ARTICLE:
——

Tuesday, January 08, 2008

The Dispensationalist Heresy

http://www.youtube.com/v/SmLhyPjHVes

Dear N.,

Thank you for your brilliant and extremely important question. Due to the amazing popularity of the Left Behind book and movie series, the doctrine of the Rapture, which is only one element in the entire theological system called dispensationalism has made profound inroads into virtually every Christian community in North America, including even Roman Catholicism and Anglicanism. The rapture is in fact a heresy, a direct and unmitigated denial of the eschatological teaching of the Creed of Nicea-Constantinople and the New Testament itself. The rapture is found nowhere in the text of the New Testament, but is contrived through proof-texting, the isolation and use of particular passages or pericopes of the Bible apart from their original context.

The Rapture is the doctrine that there is in salvation history a third secret coming of Our Lord in-between his First and Second Advents, in which he will mystically resurrect and remove the Elect, the true believers, from the earth in advance of a coming Anti-Christ and the final Judgement. The rapture doctrine is a contortion and perversion of I Thessalonians 4 and I Corinthians 15, which taken together clearly teach that there is only one final coming or advent of Our Lord at the end of time, the Day of Judgement on which the General Resurrection will take place. The Second and Final Advent is explicitly taught by Our Lord in Saint John 5 and 10. The rapture doctrine was invented in the nineteenth century by a Scottish evangelical mystic, a girl named McDonald, who claimed to see visions of a rapture for God's special believers before the General Resurrection. It first entered evangelicalism in America and Britain through two different sects, the Plymouth Brethren and the so-called 'Catholic Apostolic Church,' otherwise known as the Irvingites. The rapture doctrine was unknown to the Apostles, the Church Fathers, the Undivided Church, and the magisterial Reformers of the sixteenth century. It is an utter and complete theological novum first introduced into several small evangelical sects 150 years ago. From such humble beginnings it spread like wildfire in the twentieth century thanks to the likes of men like Hal Lindsey, Jack Van Impe, Oral Roberts, and John Hagee. The Scofield Reference Bible is a hallmark of this egregious and heretical system.

——

DATA LINES:
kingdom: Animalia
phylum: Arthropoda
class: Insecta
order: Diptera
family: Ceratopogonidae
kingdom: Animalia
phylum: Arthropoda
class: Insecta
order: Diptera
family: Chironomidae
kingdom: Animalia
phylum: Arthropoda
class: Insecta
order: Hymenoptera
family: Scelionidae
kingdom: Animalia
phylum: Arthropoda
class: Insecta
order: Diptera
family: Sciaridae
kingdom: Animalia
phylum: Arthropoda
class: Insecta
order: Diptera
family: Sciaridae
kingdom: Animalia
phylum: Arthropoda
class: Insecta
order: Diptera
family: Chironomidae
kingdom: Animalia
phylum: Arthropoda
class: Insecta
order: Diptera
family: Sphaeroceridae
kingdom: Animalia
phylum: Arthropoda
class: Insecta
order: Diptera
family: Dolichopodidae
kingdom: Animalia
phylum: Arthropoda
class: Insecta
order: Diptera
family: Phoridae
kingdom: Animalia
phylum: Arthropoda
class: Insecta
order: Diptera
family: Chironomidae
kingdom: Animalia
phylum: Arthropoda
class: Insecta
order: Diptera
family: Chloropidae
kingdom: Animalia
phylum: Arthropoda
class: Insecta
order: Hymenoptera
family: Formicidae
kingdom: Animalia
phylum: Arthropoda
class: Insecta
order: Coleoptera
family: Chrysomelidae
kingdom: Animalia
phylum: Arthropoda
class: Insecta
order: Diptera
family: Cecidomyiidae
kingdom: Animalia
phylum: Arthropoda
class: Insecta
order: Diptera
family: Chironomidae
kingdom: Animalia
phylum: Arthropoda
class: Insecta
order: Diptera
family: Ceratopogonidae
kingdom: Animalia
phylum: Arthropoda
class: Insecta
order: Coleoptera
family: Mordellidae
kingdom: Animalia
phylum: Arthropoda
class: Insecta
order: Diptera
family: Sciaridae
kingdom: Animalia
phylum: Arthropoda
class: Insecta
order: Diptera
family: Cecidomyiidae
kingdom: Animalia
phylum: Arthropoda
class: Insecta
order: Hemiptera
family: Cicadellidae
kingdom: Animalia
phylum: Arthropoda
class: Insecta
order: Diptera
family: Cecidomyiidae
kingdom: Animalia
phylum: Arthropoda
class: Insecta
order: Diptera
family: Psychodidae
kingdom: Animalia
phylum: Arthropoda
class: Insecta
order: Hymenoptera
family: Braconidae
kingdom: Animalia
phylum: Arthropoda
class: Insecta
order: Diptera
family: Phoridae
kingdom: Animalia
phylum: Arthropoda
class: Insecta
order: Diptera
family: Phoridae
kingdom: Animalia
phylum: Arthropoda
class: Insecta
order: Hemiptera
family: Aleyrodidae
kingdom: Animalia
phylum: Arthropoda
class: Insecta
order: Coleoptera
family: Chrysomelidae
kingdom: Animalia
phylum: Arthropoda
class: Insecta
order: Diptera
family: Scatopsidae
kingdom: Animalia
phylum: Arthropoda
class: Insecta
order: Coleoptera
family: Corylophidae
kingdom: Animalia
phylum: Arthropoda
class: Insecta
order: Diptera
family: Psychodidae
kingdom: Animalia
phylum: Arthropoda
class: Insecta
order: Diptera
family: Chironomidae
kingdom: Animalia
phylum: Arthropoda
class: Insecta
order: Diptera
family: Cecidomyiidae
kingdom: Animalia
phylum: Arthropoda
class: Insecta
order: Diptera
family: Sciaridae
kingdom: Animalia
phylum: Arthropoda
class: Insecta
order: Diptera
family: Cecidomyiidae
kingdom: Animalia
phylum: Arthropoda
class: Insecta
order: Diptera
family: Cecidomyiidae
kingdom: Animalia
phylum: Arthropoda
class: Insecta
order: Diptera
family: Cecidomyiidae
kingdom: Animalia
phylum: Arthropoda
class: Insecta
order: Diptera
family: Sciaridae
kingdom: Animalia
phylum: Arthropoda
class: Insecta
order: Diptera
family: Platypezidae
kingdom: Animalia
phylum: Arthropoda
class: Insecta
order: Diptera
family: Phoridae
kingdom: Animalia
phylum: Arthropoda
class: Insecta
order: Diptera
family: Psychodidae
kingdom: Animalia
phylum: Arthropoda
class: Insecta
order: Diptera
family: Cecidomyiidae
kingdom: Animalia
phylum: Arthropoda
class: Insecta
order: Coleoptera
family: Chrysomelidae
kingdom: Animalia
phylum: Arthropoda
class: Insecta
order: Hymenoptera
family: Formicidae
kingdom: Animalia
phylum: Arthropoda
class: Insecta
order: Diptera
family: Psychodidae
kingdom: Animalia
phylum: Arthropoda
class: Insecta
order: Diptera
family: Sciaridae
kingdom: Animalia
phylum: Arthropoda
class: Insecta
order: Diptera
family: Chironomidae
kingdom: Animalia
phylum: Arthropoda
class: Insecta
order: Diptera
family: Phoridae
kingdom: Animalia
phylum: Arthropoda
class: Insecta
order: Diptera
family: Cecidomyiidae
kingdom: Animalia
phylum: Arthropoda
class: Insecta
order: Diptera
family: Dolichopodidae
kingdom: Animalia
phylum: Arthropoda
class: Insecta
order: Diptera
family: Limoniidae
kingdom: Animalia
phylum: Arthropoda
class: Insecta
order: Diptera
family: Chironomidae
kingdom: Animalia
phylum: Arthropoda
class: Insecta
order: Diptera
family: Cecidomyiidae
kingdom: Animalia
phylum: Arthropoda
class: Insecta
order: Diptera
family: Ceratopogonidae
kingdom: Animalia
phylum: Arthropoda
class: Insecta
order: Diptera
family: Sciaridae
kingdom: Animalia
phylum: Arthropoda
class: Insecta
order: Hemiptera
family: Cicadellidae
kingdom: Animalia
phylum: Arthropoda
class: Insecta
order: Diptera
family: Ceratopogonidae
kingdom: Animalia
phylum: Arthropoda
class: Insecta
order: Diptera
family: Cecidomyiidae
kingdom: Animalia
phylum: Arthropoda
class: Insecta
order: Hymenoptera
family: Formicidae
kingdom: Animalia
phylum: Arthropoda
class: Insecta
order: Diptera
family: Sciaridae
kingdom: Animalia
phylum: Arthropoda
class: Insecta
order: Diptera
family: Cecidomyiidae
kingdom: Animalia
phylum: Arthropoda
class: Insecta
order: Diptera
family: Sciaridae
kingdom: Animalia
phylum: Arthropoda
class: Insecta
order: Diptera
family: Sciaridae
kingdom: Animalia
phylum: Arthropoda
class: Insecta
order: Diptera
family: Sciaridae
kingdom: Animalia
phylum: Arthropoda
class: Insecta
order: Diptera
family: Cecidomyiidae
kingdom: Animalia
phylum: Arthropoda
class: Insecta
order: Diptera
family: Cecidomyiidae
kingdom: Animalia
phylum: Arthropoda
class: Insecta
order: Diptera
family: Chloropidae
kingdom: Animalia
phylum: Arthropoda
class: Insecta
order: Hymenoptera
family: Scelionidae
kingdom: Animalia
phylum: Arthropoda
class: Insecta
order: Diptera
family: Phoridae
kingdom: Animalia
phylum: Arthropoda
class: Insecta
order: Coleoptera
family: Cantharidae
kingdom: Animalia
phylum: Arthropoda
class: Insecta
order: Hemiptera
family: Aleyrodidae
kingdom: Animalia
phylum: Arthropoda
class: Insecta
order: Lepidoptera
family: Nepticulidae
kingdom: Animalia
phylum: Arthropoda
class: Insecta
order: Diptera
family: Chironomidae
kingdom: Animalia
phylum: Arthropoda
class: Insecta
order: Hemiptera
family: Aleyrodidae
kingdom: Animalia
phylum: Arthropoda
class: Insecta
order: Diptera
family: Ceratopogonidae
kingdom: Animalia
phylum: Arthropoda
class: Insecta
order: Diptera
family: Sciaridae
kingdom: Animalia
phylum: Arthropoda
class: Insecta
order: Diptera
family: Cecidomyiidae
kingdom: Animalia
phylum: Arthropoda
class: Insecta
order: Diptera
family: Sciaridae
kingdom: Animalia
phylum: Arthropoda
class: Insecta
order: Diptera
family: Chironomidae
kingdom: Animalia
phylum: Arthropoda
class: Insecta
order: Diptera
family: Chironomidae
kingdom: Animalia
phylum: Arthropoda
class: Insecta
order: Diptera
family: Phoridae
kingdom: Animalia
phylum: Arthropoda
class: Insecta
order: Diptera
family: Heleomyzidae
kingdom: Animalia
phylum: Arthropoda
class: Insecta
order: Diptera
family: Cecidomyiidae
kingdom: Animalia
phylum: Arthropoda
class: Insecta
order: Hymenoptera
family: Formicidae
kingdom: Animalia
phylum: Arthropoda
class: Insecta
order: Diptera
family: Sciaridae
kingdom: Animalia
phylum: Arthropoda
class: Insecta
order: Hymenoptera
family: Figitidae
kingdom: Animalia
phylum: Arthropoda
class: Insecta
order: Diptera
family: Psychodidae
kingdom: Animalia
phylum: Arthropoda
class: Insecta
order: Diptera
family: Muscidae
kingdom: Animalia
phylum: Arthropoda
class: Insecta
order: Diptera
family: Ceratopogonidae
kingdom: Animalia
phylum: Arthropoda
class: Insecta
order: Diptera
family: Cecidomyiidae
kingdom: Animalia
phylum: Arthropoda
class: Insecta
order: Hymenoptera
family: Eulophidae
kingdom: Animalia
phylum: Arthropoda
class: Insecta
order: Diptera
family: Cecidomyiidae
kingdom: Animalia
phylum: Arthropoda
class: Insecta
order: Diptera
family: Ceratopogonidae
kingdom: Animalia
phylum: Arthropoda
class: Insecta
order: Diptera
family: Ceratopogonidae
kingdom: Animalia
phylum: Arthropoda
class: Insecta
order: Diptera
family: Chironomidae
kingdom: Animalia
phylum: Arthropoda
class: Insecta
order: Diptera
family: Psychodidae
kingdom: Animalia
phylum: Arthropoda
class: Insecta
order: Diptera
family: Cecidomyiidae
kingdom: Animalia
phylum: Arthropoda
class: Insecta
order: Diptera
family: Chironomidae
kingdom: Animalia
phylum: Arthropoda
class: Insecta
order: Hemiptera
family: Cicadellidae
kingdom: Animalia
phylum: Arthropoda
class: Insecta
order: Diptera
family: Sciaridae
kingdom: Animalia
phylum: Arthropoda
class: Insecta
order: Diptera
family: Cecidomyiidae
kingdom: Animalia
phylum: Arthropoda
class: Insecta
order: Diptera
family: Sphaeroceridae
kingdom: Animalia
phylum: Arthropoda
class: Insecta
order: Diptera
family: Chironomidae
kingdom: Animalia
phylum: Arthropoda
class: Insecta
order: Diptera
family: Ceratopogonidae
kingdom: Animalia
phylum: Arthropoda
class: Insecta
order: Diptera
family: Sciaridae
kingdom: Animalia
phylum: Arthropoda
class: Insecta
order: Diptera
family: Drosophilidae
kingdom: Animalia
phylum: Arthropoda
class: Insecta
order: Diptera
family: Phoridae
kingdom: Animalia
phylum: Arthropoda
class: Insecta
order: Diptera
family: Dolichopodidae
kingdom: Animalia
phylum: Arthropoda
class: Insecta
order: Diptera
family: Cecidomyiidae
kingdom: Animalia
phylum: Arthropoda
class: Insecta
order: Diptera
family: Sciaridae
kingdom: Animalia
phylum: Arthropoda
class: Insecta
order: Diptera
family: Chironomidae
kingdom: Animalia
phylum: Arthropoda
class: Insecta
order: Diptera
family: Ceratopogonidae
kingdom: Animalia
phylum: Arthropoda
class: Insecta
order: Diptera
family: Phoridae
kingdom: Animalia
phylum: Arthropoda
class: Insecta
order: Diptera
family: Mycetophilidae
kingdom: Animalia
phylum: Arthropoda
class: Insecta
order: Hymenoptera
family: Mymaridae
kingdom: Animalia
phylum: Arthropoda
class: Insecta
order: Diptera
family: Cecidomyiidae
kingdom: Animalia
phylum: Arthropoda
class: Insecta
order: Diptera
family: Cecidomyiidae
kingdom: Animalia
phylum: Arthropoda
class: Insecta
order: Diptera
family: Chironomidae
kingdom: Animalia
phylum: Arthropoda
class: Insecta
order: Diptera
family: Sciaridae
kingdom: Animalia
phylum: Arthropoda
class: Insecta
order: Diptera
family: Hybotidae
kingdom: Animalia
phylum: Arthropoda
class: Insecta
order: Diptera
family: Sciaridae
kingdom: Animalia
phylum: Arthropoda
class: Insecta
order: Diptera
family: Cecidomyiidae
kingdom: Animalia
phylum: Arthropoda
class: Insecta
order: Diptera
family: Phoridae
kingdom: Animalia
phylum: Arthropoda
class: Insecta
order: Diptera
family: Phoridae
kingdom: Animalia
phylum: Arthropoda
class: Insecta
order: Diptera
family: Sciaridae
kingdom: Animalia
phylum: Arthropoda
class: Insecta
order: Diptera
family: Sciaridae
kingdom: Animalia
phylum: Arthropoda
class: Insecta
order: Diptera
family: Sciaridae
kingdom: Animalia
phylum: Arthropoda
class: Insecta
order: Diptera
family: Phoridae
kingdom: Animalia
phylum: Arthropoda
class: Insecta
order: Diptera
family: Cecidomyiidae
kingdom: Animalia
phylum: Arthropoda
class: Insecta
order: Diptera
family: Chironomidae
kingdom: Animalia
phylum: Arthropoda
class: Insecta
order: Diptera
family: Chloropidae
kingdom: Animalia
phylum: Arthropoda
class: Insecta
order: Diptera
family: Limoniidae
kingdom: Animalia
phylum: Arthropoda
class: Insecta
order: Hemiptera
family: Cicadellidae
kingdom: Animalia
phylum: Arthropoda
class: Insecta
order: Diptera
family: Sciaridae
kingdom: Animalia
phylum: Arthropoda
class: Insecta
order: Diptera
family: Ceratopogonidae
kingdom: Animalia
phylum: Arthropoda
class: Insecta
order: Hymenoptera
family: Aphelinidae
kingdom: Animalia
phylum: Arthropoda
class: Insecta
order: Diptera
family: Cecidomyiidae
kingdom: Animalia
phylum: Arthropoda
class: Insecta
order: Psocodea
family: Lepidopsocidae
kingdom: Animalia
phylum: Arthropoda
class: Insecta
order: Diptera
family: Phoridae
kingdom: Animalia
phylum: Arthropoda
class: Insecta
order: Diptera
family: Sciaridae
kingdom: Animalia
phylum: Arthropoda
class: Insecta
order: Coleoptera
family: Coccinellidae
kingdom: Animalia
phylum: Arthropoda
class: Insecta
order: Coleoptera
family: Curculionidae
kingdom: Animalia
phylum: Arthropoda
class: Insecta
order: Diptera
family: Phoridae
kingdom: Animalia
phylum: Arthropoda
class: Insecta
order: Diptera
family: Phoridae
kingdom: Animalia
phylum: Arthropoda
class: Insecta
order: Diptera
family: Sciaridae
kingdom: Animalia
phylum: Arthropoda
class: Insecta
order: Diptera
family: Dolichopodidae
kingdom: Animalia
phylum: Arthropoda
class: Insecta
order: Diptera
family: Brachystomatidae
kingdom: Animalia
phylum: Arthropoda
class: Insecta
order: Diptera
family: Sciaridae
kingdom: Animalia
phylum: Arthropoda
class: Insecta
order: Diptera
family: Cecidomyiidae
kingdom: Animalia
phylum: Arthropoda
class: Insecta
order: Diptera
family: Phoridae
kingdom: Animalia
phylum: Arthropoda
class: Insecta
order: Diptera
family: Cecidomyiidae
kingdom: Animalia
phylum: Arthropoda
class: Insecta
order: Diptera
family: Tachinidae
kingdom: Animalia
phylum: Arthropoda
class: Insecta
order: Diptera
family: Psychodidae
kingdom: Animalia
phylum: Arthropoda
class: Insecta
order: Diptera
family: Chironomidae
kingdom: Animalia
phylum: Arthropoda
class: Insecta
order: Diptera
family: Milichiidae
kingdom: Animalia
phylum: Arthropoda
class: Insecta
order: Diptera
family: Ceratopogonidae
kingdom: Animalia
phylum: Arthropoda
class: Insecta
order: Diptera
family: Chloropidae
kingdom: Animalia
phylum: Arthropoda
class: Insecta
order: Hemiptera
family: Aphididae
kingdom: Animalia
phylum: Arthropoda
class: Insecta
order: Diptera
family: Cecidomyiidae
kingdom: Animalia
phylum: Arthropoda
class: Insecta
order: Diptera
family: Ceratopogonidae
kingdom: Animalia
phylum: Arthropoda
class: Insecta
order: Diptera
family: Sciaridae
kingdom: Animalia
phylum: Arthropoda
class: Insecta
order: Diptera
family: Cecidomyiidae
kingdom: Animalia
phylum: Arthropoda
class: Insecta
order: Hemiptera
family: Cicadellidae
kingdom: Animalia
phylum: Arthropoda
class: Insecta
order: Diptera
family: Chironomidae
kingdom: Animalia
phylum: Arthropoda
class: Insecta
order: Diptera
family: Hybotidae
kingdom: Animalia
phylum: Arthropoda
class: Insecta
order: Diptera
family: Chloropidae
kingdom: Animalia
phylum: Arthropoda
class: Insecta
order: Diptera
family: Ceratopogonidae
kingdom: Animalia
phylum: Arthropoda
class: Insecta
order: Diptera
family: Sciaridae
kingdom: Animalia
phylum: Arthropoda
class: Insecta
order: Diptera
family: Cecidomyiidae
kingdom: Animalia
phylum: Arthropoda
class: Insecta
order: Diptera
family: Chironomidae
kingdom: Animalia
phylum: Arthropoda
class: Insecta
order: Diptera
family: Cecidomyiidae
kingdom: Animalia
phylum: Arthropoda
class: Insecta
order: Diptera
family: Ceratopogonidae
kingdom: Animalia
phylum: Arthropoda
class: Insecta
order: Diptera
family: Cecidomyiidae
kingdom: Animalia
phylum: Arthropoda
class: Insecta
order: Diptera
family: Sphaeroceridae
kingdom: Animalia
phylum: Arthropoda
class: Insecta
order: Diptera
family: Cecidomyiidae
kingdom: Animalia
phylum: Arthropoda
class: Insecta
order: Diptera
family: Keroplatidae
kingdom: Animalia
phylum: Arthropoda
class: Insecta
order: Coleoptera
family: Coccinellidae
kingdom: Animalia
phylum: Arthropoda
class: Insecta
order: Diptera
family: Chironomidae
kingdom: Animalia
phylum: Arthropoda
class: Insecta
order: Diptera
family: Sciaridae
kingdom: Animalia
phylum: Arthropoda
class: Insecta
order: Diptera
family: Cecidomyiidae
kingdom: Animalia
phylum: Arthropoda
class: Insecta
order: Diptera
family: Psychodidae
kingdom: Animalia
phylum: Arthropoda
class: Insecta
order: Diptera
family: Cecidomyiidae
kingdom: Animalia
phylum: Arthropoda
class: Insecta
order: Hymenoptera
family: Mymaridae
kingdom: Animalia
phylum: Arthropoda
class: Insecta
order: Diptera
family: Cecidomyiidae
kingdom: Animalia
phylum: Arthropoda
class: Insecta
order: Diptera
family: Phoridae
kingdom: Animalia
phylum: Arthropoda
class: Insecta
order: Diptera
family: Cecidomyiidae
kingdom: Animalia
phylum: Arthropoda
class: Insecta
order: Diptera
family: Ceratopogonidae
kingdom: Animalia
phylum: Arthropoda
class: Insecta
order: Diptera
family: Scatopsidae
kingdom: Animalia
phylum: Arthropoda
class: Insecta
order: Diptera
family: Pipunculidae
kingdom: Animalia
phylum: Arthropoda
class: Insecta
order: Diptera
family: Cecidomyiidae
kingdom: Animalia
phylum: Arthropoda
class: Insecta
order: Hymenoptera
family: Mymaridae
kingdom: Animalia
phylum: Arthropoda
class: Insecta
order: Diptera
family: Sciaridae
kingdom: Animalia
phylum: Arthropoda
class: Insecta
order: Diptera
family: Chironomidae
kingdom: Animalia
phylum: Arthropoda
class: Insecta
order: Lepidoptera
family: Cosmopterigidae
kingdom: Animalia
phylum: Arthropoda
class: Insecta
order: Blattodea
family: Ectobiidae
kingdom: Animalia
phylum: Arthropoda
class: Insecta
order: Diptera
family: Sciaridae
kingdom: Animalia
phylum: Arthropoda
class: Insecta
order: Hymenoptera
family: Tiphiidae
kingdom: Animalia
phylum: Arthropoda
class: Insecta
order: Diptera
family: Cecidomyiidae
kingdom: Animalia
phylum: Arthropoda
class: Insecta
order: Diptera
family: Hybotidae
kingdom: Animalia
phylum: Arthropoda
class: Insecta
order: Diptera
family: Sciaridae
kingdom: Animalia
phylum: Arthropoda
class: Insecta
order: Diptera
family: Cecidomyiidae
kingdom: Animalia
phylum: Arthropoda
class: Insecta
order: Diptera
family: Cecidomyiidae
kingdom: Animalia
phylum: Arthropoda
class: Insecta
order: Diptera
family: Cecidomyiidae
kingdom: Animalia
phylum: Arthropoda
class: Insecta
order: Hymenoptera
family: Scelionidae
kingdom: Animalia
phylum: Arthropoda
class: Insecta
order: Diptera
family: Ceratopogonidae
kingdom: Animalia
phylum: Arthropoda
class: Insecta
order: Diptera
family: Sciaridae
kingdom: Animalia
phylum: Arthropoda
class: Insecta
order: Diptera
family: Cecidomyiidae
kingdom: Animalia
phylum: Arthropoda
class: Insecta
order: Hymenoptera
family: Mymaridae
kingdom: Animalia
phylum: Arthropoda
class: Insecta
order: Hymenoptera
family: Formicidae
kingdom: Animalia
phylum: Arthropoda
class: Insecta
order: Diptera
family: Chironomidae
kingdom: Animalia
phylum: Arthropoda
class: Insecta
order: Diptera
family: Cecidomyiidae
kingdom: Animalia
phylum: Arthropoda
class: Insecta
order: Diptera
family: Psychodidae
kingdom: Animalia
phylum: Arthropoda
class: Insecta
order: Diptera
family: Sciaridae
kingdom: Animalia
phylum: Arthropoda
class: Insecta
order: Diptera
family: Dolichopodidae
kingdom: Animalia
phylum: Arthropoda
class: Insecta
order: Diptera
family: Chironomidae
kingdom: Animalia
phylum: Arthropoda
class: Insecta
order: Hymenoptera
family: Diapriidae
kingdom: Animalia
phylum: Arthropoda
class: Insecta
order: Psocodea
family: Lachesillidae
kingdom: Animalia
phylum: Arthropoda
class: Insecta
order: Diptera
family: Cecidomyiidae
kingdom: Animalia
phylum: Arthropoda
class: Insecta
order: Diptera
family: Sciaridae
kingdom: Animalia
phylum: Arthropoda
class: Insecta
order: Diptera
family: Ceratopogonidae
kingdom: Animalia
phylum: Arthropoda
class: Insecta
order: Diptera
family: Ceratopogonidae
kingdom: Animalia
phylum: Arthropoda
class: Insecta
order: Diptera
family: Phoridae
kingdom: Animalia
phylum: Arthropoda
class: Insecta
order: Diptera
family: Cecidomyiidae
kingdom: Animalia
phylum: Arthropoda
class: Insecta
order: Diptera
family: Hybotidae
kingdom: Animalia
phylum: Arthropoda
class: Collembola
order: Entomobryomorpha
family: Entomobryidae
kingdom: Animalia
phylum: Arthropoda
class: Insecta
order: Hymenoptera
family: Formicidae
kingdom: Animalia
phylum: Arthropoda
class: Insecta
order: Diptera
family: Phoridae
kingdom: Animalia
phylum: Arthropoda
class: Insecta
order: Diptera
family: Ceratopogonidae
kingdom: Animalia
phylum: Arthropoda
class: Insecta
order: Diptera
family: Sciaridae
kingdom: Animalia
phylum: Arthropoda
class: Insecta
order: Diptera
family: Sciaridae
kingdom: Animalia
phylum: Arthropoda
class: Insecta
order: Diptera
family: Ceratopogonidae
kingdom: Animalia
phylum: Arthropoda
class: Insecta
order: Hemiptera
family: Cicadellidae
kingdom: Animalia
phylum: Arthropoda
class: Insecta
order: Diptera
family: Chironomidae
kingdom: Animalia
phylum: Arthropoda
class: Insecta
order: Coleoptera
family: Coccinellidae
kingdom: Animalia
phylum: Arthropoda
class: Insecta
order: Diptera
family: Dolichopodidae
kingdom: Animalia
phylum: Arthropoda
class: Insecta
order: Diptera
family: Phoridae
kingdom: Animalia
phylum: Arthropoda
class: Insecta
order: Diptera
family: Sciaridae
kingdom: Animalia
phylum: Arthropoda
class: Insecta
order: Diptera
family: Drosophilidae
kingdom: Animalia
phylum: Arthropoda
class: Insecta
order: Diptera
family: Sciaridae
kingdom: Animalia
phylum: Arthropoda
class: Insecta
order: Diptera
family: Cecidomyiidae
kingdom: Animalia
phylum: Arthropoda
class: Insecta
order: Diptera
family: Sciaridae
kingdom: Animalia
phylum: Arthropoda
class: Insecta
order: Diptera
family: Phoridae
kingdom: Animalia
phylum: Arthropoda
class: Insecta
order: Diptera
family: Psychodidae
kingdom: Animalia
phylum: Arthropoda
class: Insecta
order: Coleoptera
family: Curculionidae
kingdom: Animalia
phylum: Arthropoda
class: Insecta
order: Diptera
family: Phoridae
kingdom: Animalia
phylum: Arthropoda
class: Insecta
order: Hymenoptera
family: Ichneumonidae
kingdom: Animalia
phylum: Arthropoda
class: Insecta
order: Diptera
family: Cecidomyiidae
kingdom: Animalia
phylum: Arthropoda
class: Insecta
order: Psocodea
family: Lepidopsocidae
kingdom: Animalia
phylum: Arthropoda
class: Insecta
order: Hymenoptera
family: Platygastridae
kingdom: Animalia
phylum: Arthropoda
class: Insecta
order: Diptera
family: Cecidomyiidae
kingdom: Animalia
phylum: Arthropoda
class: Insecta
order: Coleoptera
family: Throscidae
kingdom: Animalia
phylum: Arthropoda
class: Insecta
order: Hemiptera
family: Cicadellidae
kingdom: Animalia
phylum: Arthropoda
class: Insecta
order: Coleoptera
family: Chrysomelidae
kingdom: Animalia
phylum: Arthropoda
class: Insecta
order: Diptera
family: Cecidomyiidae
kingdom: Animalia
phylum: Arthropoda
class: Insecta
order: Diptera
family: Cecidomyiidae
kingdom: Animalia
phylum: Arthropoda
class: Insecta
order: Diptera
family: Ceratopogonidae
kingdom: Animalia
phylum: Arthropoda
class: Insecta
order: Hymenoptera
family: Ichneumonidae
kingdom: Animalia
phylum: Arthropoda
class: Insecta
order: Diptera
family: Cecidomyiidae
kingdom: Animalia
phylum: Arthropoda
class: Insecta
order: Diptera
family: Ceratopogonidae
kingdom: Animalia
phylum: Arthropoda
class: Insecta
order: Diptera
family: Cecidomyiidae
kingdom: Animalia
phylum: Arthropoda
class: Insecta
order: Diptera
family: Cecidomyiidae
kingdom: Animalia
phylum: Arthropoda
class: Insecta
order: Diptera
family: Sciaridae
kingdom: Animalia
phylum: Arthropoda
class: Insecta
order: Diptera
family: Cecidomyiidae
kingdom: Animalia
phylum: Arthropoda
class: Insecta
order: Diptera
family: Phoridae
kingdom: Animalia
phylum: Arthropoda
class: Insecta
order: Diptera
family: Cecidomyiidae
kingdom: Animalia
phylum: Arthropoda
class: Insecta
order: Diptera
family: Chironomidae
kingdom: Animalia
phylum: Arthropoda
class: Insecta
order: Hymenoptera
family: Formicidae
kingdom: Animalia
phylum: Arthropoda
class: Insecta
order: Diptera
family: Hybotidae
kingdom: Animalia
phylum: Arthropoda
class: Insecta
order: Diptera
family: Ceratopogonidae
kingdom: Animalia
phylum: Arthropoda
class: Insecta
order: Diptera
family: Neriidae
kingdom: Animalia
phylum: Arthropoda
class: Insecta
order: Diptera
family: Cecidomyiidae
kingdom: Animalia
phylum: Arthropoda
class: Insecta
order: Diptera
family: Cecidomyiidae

——

GIVEN EXERCISE A:
Answer these from the post on the Rapture:
(i) Which book and movie series does it credit with spreading the Rapture doctrine?
(ii) In which century does it say the Rapture doctrine was invented?
(iii) Through which two sects does it say the doctrine first entered evangelicalism in America and Britain?
GIVEN EXERCISE B:
Return, unchanged, the part of the post on the Rapture that runs from "Thank you for" up to and including "their original context.".

ANSWER A:
(i) The Left Behind series.
(ii) The nineteenth century.
(iii) The Plymouth Brethren and the so-called "Catholic Apostolic Church," also known as the Irvingites.

ANSWER B:
Thank you for your brilliant and extremely important question. Due to the amazing popularity of the Left Behind book and movie series, the doctrine of the Rapture, which is only one element in the entire theological system called dispensationalism has made profound inroads into virtually every Christian community in North America, including even Roman Catholicism and Anglicanism. The rapture is in fact a heresy, a direct and unmitigated denial of the eschatological teaching of the Creed of Nicea-Constantinople and the New Testament itself. The rapture is found nowhere in the text of the New Testament, but is contrived through proof-texting, the isolation and use of particular passages or pericopes of the Bible apart from their original context.